[Information supplied — start]

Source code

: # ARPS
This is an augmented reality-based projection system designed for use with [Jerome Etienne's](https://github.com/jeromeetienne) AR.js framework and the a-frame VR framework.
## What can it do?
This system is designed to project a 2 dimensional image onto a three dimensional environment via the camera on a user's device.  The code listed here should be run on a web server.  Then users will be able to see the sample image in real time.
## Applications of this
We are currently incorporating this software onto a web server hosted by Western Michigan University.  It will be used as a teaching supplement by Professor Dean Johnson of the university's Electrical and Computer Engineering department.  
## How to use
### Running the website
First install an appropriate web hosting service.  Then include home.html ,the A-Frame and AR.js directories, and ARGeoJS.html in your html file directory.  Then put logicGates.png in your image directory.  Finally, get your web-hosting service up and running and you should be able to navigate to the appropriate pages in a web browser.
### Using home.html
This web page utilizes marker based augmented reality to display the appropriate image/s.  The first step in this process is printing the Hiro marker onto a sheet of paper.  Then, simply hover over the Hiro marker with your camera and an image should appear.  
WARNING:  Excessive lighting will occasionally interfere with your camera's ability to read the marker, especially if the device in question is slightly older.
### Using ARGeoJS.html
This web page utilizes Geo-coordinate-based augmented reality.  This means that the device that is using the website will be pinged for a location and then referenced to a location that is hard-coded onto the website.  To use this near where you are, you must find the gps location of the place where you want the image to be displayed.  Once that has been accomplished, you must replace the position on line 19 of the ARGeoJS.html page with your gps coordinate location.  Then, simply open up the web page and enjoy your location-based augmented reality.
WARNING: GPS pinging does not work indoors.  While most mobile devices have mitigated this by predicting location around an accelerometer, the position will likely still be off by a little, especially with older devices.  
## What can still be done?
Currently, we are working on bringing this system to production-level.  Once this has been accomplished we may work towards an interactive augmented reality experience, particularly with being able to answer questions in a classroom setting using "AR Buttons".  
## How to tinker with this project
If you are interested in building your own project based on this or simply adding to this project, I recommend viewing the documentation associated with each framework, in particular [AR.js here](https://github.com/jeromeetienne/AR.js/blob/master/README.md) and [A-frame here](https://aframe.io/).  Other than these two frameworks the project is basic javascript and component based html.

[Information supplied — finish]

To do: Leave out every line above except those from the line with "We are currently" up to and including the line with "## How to tinker with this project", and copy those exactly.

Your response:
We are currently incorporating this software onto a web server hosted by Western Michigan University.  It will be used as a teaching supplement by Professor Dean Johnson of the university's Electrical and Computer Engineering department.  
## How to use
### Running the website
First install an appropriate web hosting service.  Then include home.html ,the A-Frame and AR.js directories, and ARGeoJS.html in your html file directory.  Then put logicGates.png in your image directory.  Finally, get your web-hosting service up and running and you should be able to navigate to the appropriate pages in a web browser.
### Using home.html
This web page utilizes marker based augmented reality to display the appropriate image/s.  The first step in this process is printing the Hiro marker onto a sheet of paper.  Then, simply hover over the Hiro marker with your camera and an image should appear.  
WARNING:  Excessive lighting will occasionally interfere with your camera's ability to read the marker, especially if the device in question is slightly older.
### Using ARGeoJS.html
This web page utilizes Geo-coordinate-based augmented reality.  This means that the device that is using the website will be pinged for a location and then referenced to a location that is hard-coded onto the website.  To use this near where you are, you must find the gps location of the place where you want the image to be displayed.  Once that has been accomplished, you must replace the position on line 19 of the ARGeoJS.html page with your gps coordinate location.  Then, simply open up the web page and enjoy your location-based augmented reality.
WARNING: GPS pinging does not work indoors.  While most mobile devices have mitigated this by predicting location around an accelerometer, the position will likely still be off by a little, especially with older devices.  
## What can still be done?
Currently, we are working on bringing this system to production-level.  Once this has been accomplished we may work towards an interactive augmented reality experience, particularly with being able to answer questions in a classroom setting using "AR Buttons".  
## How to tinker with this project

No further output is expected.